Aviäre Influenza: Steht uns die nächste Pandemie bevor?

Mulardenenten Foto: Emmi Nummela @ Pixabay

Die aviäre Influenza, auch Geflügelpest genannt, ist eine immer häufiger auftretende Erkrankung beim Geflügel. Obwohl die Erkrankung global auftritt, gibt es verschiedene Hindernisse beim Impfstoffeinsatz für Nutzgeflügel und damit auch keine Impfstrategie. Keulungen infizierter Geflügelbestände im großen Ausmaß sind die traurige Folge. Doch jetzt soll sich das eventuell ändern.
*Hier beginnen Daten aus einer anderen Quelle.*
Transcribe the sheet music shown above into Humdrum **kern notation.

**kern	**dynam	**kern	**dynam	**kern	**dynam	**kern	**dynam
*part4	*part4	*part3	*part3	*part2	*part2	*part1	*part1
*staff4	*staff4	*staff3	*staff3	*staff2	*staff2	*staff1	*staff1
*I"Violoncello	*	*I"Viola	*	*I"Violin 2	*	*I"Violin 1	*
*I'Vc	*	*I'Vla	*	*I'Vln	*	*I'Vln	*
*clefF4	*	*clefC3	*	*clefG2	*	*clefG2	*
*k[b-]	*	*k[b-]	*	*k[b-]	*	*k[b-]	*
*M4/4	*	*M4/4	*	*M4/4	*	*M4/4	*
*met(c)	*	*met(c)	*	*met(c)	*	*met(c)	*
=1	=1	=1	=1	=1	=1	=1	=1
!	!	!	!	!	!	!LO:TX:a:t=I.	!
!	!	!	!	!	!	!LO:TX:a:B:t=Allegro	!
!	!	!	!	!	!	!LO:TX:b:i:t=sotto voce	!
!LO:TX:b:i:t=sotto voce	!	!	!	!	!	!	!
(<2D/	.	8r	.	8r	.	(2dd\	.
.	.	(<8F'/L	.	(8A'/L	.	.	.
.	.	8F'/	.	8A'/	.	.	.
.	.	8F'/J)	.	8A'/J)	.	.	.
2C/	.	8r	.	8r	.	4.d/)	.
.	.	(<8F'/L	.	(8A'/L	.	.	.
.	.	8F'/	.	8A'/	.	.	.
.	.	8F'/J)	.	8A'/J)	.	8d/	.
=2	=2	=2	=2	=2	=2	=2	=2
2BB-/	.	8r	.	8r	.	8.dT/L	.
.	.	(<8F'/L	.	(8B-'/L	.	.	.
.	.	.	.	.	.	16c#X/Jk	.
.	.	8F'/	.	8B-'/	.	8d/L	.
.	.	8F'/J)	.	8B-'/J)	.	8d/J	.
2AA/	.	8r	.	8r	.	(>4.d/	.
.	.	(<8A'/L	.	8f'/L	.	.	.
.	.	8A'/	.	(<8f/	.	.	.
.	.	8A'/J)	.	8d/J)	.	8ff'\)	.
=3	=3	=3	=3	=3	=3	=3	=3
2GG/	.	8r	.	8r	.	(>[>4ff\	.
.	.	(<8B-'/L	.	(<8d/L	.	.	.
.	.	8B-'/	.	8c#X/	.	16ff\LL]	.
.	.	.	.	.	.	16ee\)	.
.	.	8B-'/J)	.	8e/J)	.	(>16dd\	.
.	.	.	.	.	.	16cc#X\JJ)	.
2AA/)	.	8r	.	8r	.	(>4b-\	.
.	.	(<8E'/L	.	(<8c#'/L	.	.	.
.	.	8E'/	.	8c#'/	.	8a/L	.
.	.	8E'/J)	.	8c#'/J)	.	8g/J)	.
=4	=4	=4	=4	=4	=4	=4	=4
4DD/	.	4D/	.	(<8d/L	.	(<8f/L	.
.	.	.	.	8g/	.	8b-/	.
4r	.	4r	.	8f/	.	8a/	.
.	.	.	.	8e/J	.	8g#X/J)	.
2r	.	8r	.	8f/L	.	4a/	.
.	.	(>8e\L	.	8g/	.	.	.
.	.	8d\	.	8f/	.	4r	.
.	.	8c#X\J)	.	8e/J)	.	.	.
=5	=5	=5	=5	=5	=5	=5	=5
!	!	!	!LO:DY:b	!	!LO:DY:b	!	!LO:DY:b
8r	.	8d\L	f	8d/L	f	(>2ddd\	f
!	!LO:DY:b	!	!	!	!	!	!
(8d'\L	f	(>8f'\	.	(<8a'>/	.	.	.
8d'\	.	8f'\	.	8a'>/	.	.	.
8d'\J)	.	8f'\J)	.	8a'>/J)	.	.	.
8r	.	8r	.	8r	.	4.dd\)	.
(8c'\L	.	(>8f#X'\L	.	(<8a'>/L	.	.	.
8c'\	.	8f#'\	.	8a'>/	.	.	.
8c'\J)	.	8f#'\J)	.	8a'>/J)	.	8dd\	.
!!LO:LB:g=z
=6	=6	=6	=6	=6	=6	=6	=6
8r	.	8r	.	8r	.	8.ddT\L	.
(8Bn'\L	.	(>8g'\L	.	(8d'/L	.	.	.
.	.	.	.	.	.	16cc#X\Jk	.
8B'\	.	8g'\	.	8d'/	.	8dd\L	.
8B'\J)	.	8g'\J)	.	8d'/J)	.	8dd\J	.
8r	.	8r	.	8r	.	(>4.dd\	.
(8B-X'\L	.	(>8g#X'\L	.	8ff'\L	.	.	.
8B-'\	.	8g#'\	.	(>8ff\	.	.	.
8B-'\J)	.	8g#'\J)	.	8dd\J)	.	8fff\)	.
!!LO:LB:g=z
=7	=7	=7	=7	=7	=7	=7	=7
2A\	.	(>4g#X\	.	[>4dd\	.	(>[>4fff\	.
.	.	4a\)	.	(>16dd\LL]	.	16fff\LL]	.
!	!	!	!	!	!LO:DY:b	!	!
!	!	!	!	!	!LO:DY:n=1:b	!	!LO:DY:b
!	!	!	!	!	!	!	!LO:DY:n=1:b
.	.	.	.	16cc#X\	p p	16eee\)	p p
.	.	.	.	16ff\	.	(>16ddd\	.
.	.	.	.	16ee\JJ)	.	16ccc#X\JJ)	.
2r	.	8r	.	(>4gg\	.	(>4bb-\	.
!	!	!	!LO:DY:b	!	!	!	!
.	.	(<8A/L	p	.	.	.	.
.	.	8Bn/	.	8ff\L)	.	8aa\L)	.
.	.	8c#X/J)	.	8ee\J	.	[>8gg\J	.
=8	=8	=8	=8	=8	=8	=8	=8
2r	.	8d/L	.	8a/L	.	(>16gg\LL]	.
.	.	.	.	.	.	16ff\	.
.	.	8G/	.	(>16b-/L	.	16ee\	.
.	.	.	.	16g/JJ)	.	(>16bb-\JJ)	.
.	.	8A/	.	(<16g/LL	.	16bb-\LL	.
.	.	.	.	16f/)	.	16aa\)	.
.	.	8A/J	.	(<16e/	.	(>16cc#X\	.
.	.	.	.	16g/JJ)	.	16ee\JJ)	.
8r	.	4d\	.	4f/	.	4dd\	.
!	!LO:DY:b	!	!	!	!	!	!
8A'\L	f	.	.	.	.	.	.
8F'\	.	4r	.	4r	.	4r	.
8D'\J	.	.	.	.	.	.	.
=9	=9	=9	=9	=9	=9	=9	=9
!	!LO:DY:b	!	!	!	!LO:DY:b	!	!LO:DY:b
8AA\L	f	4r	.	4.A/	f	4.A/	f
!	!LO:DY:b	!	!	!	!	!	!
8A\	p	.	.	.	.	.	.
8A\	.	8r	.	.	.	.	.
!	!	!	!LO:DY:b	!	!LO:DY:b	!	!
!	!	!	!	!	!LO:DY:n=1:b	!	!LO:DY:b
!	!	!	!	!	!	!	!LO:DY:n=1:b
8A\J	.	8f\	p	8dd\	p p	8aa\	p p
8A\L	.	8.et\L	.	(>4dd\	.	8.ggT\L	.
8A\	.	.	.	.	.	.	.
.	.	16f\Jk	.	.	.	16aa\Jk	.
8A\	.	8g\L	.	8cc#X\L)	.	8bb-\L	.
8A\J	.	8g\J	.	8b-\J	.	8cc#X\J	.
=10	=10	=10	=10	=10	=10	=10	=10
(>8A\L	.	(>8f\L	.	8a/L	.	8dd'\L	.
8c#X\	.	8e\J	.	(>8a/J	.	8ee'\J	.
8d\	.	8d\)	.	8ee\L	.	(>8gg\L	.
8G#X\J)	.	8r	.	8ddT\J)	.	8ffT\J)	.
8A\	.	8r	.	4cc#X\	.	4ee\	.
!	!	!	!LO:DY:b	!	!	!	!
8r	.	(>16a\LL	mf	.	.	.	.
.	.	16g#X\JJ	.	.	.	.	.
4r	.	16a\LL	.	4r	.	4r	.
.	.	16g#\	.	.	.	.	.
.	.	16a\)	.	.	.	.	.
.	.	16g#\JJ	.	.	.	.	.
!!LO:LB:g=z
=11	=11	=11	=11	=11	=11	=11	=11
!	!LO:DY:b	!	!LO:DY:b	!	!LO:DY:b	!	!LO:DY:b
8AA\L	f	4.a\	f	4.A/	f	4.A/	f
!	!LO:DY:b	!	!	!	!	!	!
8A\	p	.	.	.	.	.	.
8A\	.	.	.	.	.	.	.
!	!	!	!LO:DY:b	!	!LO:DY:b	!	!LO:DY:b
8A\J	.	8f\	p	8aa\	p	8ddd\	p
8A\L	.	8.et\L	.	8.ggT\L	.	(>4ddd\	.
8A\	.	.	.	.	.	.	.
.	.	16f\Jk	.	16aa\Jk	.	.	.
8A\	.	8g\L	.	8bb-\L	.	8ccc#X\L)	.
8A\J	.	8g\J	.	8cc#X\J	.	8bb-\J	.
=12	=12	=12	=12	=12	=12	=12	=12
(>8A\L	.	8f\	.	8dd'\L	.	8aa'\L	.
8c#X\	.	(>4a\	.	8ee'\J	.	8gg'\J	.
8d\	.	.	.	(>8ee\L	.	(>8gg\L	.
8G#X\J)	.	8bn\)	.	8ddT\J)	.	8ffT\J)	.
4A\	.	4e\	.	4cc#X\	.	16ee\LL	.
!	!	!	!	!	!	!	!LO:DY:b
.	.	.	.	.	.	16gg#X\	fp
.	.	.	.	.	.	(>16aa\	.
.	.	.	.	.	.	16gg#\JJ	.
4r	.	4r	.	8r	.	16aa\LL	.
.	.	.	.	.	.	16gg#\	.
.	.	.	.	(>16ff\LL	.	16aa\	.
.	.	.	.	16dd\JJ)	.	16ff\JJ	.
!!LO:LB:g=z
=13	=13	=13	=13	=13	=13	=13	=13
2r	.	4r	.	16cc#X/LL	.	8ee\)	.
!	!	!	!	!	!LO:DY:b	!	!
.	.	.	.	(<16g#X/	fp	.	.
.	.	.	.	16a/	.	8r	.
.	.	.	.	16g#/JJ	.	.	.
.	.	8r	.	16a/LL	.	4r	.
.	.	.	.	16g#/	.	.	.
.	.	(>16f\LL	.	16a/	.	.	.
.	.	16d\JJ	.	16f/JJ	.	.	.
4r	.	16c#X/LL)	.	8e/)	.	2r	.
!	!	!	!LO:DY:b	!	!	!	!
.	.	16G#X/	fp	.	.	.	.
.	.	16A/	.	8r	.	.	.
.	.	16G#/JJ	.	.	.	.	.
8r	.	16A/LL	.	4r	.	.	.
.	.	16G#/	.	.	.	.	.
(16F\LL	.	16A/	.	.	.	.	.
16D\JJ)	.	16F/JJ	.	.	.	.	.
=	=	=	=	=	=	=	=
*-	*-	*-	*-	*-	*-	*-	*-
Von Südchina ausgehend, hat sich in den letzten 25 Jahren die Geflügelpestvariante H5N1 unter Geflügel und Wildvögeln verbreitet. 1996 wurde die erste Infektion bei einer Gans in Guangdong festgestellt und seitdem verbreitete sich das Virus mit dem jährlichen Vogelzug fast über den gesamten Globus. Nur Australien und die Antarktis blieben bislang verschont.

In Deutschland wurde das Virus mittlerweile bei über 40 Wildvogelarten nachgewiesen. Momentan sind in Europa vor allem Möven infiziert und Raubmöven stehen im Verdacht, das Virus über den Atlantik getragen zu haben.

In Europa, Nord- und Südamerika wurden etliche Fälle von infizierten Katzen, Hunden, Füchsen, Bären und auch Seelöwen, etwa an der Pazifikküste Chiles, gemeldet, die sich über den Verzehr kranker (Wasser-)Vögel angesteckt hatten.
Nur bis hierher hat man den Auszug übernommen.